**TUGAS ANDA**. Menurut dokumen tentang jenis hati di bawah, apa saja tiga jenis hati manusia dalam menerima seruan Allah?

**DOKUMEN**.
● ● ●
Senin, 14 Januari 2013

Jenis Hati

Tiga Jenis Hati Obyek Dakwah

Di bumi yang luas ini ada tiga jenis tanah. Ada tanah subur yang mampu menjadi tempat hidup tumbuhan apa pun. Ada juga tanah kering, tidak mampu menjadi tempat tumbuh apa pun. Terakhir, tanah yang bercampur. Sebetulnya ia adalah tanah yang subur, namun beberapa bagian darinya tidak subur atau mengandung unsur yang membahayakan tumbuhan.


Itulah analogi keadaan hati manusia dalam menerima seruan Allah. Ada hati yang hidup dan sehat, hati yang mati, dan hati yang sakit. Dan dakwah ditujukan kepada semua jenis hati ini. Firman Allah swt, “Serulah (manusia) ke jalan Tuhanmu dengan hikmah dan dengan pelajaran yang baik dan bantahlah mereka dengan cara yang baik…,” (An-Nahl [16]: 125).
● ● ●
**MATERI YANG DITAMPILKAN**.
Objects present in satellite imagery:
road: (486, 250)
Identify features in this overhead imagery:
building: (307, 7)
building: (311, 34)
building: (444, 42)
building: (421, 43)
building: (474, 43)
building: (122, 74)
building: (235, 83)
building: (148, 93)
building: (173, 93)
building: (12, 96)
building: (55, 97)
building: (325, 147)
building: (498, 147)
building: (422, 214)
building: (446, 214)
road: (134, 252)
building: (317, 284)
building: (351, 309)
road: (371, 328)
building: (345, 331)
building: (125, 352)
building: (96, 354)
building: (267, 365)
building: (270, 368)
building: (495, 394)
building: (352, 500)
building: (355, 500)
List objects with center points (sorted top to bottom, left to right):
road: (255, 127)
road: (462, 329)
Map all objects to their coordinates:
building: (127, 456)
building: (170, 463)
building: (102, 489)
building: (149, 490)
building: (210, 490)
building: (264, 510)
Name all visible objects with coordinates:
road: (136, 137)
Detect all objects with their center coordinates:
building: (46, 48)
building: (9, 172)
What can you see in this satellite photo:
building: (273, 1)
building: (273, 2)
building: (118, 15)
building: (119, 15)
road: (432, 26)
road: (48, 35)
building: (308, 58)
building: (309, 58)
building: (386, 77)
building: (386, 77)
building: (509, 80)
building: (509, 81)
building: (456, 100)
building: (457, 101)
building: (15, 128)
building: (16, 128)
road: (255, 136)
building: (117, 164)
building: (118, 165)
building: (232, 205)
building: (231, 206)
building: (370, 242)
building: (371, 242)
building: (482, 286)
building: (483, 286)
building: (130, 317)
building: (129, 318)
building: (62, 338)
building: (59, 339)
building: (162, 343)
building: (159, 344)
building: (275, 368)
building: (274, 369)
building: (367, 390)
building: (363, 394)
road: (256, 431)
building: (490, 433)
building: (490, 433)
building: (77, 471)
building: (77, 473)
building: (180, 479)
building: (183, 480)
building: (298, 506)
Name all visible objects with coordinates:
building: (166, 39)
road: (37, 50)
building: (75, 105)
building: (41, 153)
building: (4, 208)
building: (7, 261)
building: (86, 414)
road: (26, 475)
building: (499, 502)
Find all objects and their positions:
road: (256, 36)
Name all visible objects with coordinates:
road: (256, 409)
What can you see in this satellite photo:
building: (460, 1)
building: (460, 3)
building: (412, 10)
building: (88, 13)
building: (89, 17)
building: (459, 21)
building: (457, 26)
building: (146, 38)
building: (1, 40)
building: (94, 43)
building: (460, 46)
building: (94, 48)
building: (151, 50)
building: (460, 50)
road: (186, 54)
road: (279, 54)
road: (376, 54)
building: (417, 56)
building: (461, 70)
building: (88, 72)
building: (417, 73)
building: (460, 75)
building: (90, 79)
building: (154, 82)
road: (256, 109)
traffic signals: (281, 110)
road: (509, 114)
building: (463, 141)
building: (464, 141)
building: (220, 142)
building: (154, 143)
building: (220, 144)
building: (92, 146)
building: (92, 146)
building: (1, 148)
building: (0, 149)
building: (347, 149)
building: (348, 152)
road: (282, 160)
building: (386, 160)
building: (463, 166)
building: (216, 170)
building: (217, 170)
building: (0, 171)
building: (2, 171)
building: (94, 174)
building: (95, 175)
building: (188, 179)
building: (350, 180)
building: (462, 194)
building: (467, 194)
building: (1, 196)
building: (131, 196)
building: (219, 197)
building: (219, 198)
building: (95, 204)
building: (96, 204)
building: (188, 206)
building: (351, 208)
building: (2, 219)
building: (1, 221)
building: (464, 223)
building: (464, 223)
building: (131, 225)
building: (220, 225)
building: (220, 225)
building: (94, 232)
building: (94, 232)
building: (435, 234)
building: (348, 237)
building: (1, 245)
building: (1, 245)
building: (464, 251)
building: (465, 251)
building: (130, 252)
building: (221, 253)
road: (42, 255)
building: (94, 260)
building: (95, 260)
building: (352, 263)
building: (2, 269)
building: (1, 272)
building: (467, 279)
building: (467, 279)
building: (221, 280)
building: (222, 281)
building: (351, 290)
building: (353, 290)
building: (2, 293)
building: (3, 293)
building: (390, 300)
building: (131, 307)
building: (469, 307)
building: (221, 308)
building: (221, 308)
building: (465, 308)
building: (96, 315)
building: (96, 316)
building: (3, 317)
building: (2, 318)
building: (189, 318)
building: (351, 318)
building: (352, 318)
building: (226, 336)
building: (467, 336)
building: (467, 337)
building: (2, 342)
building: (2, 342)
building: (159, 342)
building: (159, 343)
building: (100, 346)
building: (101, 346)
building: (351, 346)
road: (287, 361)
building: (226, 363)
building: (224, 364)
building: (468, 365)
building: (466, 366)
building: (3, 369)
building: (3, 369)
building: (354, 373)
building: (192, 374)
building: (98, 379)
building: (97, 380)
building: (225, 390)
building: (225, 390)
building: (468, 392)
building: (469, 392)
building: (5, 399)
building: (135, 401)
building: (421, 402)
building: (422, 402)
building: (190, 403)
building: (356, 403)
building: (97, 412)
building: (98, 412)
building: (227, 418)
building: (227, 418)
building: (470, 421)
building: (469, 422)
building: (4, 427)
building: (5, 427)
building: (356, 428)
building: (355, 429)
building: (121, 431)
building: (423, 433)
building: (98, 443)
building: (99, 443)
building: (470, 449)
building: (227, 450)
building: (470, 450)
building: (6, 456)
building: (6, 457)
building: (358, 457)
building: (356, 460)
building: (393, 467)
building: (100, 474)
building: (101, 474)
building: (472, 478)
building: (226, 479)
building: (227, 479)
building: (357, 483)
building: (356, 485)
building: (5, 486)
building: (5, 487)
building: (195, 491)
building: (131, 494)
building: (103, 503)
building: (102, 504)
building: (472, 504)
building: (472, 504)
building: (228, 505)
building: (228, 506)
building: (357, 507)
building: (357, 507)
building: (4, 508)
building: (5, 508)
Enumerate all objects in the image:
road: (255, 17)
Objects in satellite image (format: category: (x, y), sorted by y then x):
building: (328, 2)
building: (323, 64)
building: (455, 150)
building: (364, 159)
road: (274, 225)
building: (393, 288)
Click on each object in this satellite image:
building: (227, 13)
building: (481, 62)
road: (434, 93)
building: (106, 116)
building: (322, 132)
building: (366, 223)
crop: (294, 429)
● ● ●
**JAWABAN**. Hati yang hidup dan sehat, hati yang mati, dan hati yang sakit.